> _Document segment_:
● ● ● ●

I’d like to add, however, another group of New Hampshire libraries that are serving the emerging, but just as vital and relevant, communities of the Internet. Madison Public Library writes a terrific blog and posts town photos online. In addition to their blog, Dover Public Library provides two “wikis” for residents to share local history and thoughts on their latest reads. There’s a powerful movement happening online that’s resulting in remote collections of like minds, shared interests, and neighborly support — isn’t that, after all, what our towns are all about? There’s a charming photo of a pair of brothers and their new kitten on Freedom Library’s blog. Read the links to discover a bit of family history provided by the boys’ grandparents from Florida and their cousin in Massachusetts — they’re part of us, too. I can think of nothing more appropriate than our libraries sharing the richness of our state with communities around the world.
Old Yankee at Heart
I love the New Hampshire Magazine and I also have given it to my brothers as a Christmas Gift this last Christmas. I’m also sending one in for my son. He’s always looking for new restaurants to try and what better way than New Hampshire Magazine. My husband and I have also tried a few of the restaurants. I read all the stories and find them very fulfilling and enjoyable. I would like to see more crafters in the state in your articles. Artists, quilters, and Colonial type articles. I’m an old Yankee at heart.

● ● ● ●

> _Activity 1_: In the camera rows below, rename "Rounding" to "Precision" wherever it appears, keep everything else the same, and leave the pictures out.
The text above has nothing to do with the rows that follow it.

> _Dataset section_:
● ● ● ●

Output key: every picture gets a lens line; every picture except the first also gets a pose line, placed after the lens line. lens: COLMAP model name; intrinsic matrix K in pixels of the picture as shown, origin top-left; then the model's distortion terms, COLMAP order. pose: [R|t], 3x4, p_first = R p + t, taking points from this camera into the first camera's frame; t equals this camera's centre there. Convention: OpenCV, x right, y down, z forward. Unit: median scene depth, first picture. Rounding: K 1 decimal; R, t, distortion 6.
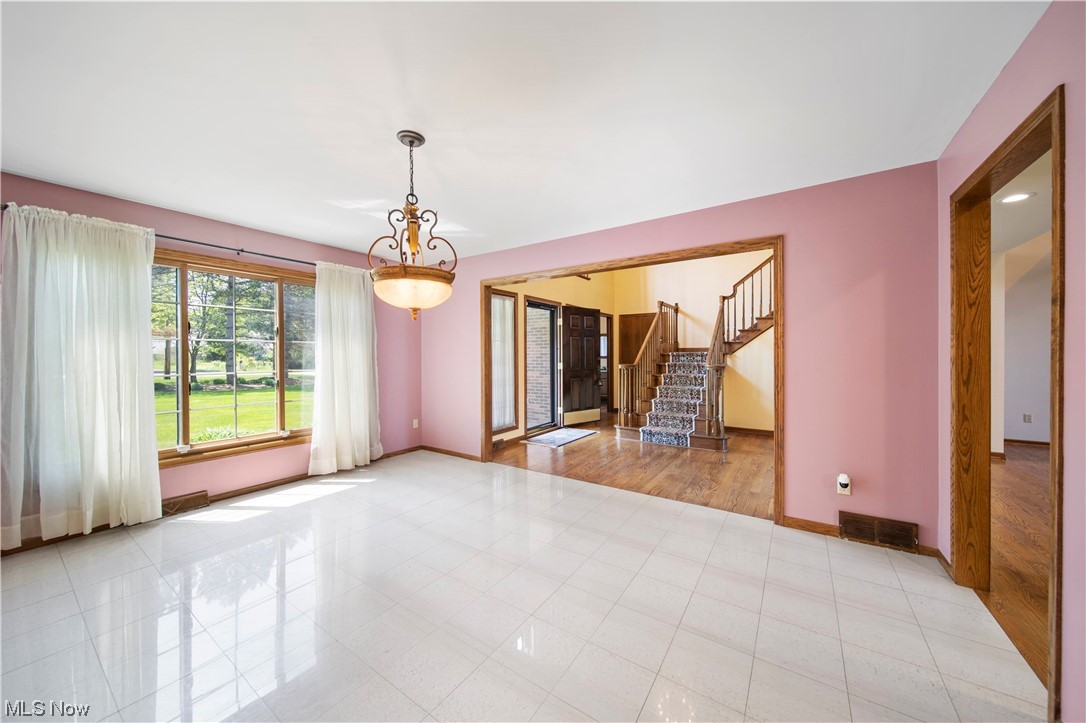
lens RADIAL K [[379.8, 0, 543.6], [0, 379.8, 357.7], [0, 0, 1]] dist [0.000754, -0.000019]
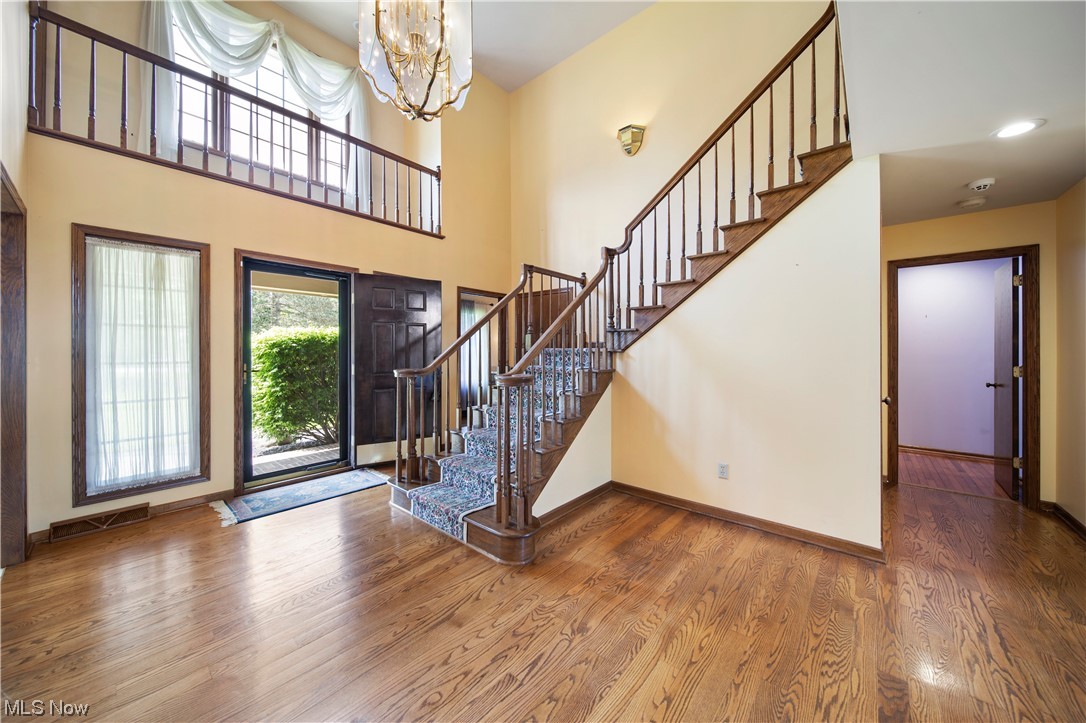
lens RADIAL K [[379.8, 0, 547.7], [0, 379.8, 350.7], [0, 0, 1]] dist [0.000754, -0.000019]
pose [[0.993628, 0.006167, -0.112539, 0.484778], [-0.006844, 0.999961, -0.005633, -0.008792], [0.112500, 0.006367, 0.993631, 0.467343]]
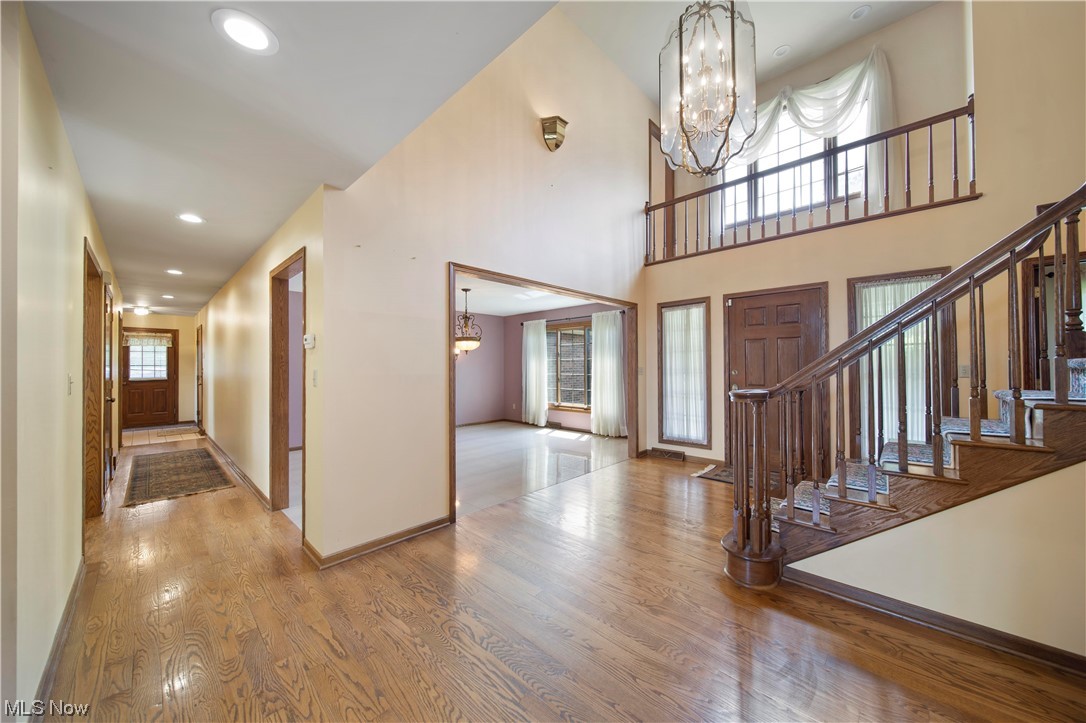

● ● ● ●

> _Activity 2_: Write what comes next in the New Hampshire reader letters, picking up after their last sentence.

> _Expected answer 1_:
Output key: every picture gets a lens line; every picture except the first also gets a pose line, placed after the lens line. lens: COLMAP model name; intrinsic matrix K in pixels of the picture as shown, origin top-left; then the model's distortion terms, COLMAP order. pose: [R|t], 3x4, p_first = R p + t, taking points from this camera into the first camera's frame; t equals this camera's centre there. Convention: OpenCV, x right, y down, z forward. Unit: median scene depth, first picture. Precision: K 1 decimal; R, t, distortion 6.
lens RADIAL K [[379.8, 0, 543.6], [0, 379.8, 357.7], [0, 0, 1]] dist [0.000754, -0.000019]
lens RADIAL K [[379.8, 0, 547.7], [0, 379.8, 350.7], [0, 0, 1]] dist [0.000754, -0.000019]
pose [[0.993628, 0.006167, -0.112539, 0.484778], [-0.006844, 0.999961, -0.005633, -0.008792], [0.112500, 0.006367, 0.993631, 0.467343]]

> _Expected answer 2_:
Great magazine, keep up the good work. I really had fun looking for the four newts. I had to use a magnifying glass to do it, but it was fun.
A Chuckling Husband
You have featured our kitchen on this month’s issue of your magazine [January 2007]. The photos are lovely and so is the article, except my husband is Dan Lloyd, not Dan Walsh, as it was written.
He is chuckling at it although a correction would be appropriate.
Editor’s Note: We regret the error.
Correction: In the “Who Makes What?” story in the February issue, we mistakenly said Durham town manager Todd Selig worked for the town of Exeter.